Na fala seguinte, Paulo Cezar Pinto, um dos fundadores da Red Interamericana de la Vivienda Saludable, recomendou a quem trabalha com habitação saudável o estudo Environmental burden of disease associated with inadequate housing summary report, feito em oito cidades. Publicado este ano, o estudo analisa a influência de elementos que afetam a vida das pessoas. "Sem evidências não há como discutir políticas públicas", afirmou. Ainda de acordo com ele, o Ibama, que faz o licenciamento ambiental, está sendo muito eficiente e tem se protegido "de forma admirável" das intervenções políticas, embora elas existam e dificultem o trabalho. "A ineficácia é do setor saúde, que ainda não soube dizer o que tem a fazer para ajudar e levar elementos para reflexão e propostas de ação em questões de licenciamento, prevenção, monitoramento e controle", criticou.

Comunidade deve participar do debate

Em seguida, o médico epidemiologista Maurício Barreto, pesquisador do Instituto de Saúde Coletiva da Universidade Federal da Bahia, deu exemplos de como as desigualdades de infraestrutura e localização geram diferenças no campo da saúde, como expectativa de vida ao nascer, incidência de doenças infecciosas, como tuberculose e dengue, e violências. Ele apresentou mapas que mostram a maior vulnerabilidade do hemisfério sul.

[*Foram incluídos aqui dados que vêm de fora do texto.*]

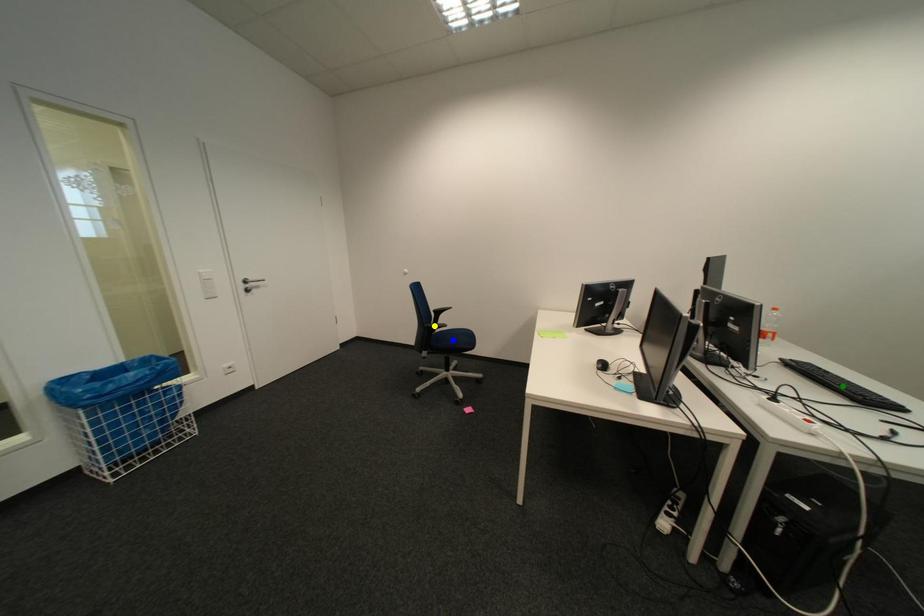
Order these from nearest to farthest:
1. green point
2. blue point
3. yellow point

green point < blue point < yellow point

"Onde se morre mais é onde há menos saneamento. A infraestrutura e a localização são duas questões que vinculam determinantes sociais com questões concretas no campo da saúde. É preciso convencer o setor saúde da importância desses fatores. Mas a tradição biomédica do final do século XX é de assistência, e ainda é tênue a influência da prevenção", refletiu. Para ele, os países subdesenvolvidos encamparam as pautas do debate ambiental de países desenvolvidos, ficando só com as questões químicas e físicas e esquecendo da contaminação biológica. "Há 2,6 bilhões de pessoas no mundo sem saneamento e esgotamento sanitário. É uma das metas mais atrasadas nos objetivos do milênio. Quase a metade da população mundial não tem acesso a esgoto adequado", complementou.

Barreto lamentou que haja poucos estudos em intervenções sanitárias e seus efeitos sobre a saúde. Ele destacou um estudo feito na Bahia que mostra que ações de saneamento em determinadas regiões da cidade levaram a uma grande redução - até 40% - de incidência de diarréia. "Foram observadas reduções enormes de parasitas intestinais, que afetam o desenvolvimento infantil, assim como de doenças inflamatórias", contou.

No final das apresentações, a pesquisadora da ENSP Simone Cynamon, ao ser questionada sobre a segregação da população mais pobre dos debates e da busca de decisões para questões que lhe afetam especialmente, comentou um dos objetivos do projeto Teias-Escola Manguinhos, que trabalha diretamente com fóruns comunitários. "A palavra exclusão não existe para nós; pelo contrário, o técnico sem a comunidade não é nada, porque ele vai fazer a pesquisa para quem vai usufruir dos resultados dela. A comunidade é co-responsável pela pesquisa. Chamamos movimentos sociais para todas as atividades", relatou.